[Exercise] Reproduce each of the following lines character for character, leaving out the pictures.

[Records shown]
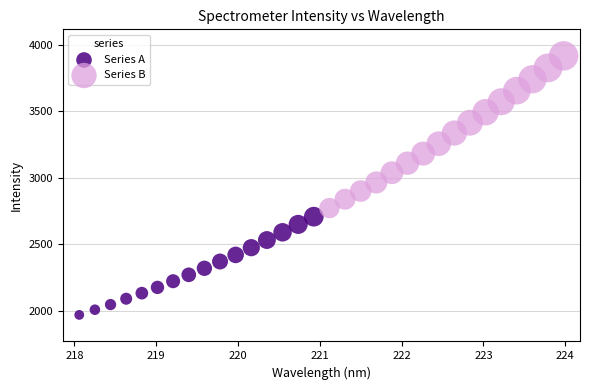

Which series has the largest Y range (max minus min)?

Series B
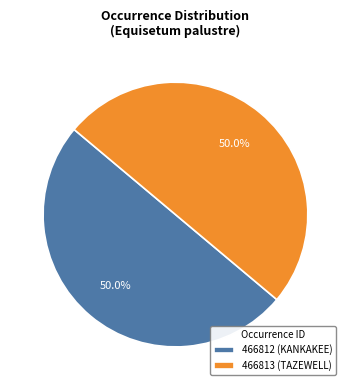

To the nearest percent, what percentage of the pie is 466813?

50%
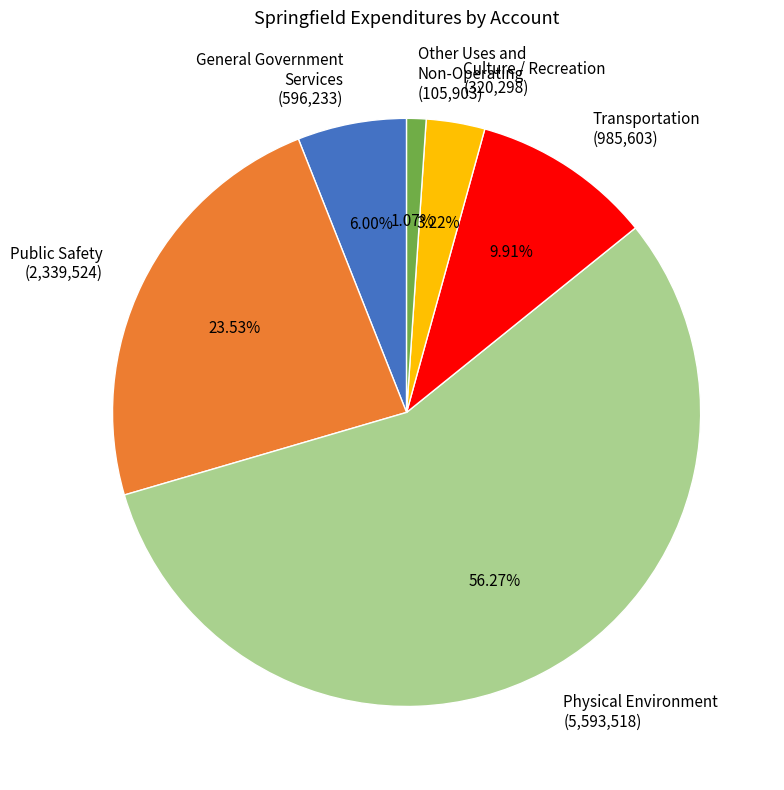

Does any single category account for the majority?

Yes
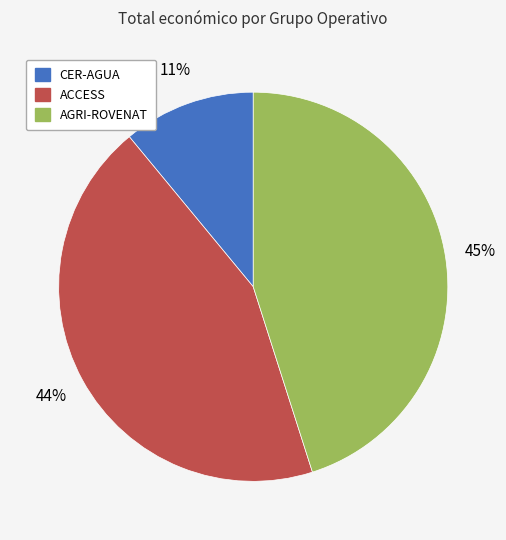

Which category has the biggest portion of the pie?

AGRI-ROVENAT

[Your response]
Which series has the largest Y range (max minus min)?

Series B

To the nearest percent, what percentage of the pie is 466813?

50%

Does any single category account for the majority?

Yes

Which category has the biggest portion of the pie?

AGRI-ROVENAT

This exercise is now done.